Extension of Scope 2020
Finance Act 2020 provides for two amendments to Part 35A (Transfer Pricing) of the Taxes Consolidation Act 1997. The purpose of these amendments is to ensure that certain aspects of the transfer pricing legislation operate as intended.
The definition of ‘relevant person’ is amended to ensure that, in relation to an arrangement, a supplier or acquirer, whose profits or gains or losses within the charge to tax would take account of any results of the arrangement, will be regarded as a ‘relevant person’ for the purposes of documentation requirements.
There is an amended definition of ‘qualifying relevant person’ to clarify that a relevant person must have profits or gains or losses chargeable to tax under Schedule D, the computation of which directly takes account of the actual results of the arrangement. In addition, the definition is amended to clarify when a party to certain loan arrangements will be regarded as a ‘qualifying relevant person’.

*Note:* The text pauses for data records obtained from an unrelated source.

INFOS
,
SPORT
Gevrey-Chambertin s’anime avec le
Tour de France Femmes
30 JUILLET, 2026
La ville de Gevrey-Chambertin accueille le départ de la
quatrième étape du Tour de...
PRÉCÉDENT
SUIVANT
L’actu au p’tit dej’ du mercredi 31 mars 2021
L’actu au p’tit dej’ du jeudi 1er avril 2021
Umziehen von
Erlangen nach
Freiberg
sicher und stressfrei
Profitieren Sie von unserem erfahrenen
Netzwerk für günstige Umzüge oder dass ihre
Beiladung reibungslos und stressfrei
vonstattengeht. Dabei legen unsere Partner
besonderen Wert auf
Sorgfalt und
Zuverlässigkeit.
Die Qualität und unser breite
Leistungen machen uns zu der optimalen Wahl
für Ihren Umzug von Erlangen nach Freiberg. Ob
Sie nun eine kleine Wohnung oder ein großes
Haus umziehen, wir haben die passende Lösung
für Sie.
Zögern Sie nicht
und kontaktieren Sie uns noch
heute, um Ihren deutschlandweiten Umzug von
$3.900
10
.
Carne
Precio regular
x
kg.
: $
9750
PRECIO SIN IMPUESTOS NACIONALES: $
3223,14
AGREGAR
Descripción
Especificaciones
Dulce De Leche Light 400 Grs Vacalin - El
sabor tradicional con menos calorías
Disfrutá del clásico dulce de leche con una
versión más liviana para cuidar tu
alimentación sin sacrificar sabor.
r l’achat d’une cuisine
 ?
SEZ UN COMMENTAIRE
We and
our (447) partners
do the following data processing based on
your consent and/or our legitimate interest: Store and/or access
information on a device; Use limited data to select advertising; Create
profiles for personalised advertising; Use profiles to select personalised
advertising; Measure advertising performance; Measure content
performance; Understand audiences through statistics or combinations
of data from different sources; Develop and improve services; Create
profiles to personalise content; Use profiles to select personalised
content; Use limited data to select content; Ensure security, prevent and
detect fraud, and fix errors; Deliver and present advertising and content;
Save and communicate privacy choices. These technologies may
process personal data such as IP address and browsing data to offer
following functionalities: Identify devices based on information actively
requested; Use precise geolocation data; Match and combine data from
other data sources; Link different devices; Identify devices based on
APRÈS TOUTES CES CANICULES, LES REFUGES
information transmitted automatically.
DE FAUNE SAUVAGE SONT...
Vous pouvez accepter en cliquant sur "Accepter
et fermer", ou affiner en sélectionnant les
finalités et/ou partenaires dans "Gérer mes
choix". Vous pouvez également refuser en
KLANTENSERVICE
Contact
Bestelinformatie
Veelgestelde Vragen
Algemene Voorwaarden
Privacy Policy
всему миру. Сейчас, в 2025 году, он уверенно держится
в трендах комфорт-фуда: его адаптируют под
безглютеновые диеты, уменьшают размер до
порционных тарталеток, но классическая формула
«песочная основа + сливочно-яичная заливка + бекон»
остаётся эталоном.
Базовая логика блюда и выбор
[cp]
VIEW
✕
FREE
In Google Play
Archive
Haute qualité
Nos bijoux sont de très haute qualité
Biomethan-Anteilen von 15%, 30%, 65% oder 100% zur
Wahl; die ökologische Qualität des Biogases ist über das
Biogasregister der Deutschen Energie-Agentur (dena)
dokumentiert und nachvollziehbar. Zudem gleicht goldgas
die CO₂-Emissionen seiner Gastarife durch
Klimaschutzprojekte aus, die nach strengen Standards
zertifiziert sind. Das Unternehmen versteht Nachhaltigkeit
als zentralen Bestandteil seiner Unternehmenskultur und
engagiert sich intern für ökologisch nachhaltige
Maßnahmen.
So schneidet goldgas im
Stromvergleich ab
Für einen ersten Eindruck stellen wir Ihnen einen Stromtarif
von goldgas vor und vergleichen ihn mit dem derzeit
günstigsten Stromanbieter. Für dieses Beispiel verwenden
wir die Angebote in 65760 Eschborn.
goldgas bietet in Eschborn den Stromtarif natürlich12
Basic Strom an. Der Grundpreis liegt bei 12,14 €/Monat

Finance Act 2020 sets out the circumstances in which profits or gains or losses will be regarded as “taking account of the actual results of an arrangement”. These amendments apply for chargeable periods commencing on or after 1 January 2021.
Extension of Scope 2021
Finance Act 2021 provides for amendments to Part 35A (Transfer Pricing) of the Taxes Consolidation Act 1997. These amendments apply for chargeable periods commencing on or after 1 January 2022.
The definition of ‘relevant person’ is amended to ensure that, in relation to an arrangement, a supplier or acquirer, whose profits or gains or losses within the charge to tax would take account of any results of the arrangement, will be regarded as a ‘relevant person’.
The 2021 Act provides for an exclusion from the application of transfer pricing rules to the computation of non-trading income in certain circumstances. Provided certain conditions are satisfied, the exclusion will apply in respect of a transaction between certain associated persons who are both chargeable to tax in the State on the profits or gains or losses arising from the transaction, or who would be so chargeable if there were any.
Where the supplier meets this requirement but the acquirer does not, the exclusion will only apply where the acquirer is chargeable to tax on any profits or gains or losses arising from its relevant activities, or would be so chargeable if there were any, and is resident in the State.
Contains anti-avoidance provisions to ensure the section operates as intended.
OECD Guidelines
Finance Act 2022, by updating the definition of “transfer pricing guideline, updates the transfer pricing rules to be construed, as far as practicable, in accordance with the 2022 version of the OECD Transfer Pricing Guidelines.
The rules previously referred to the 2017 version of the OECD Transfer Pricing Guidelines.This applies to chargeable periods commencing on or after 1 January 2023.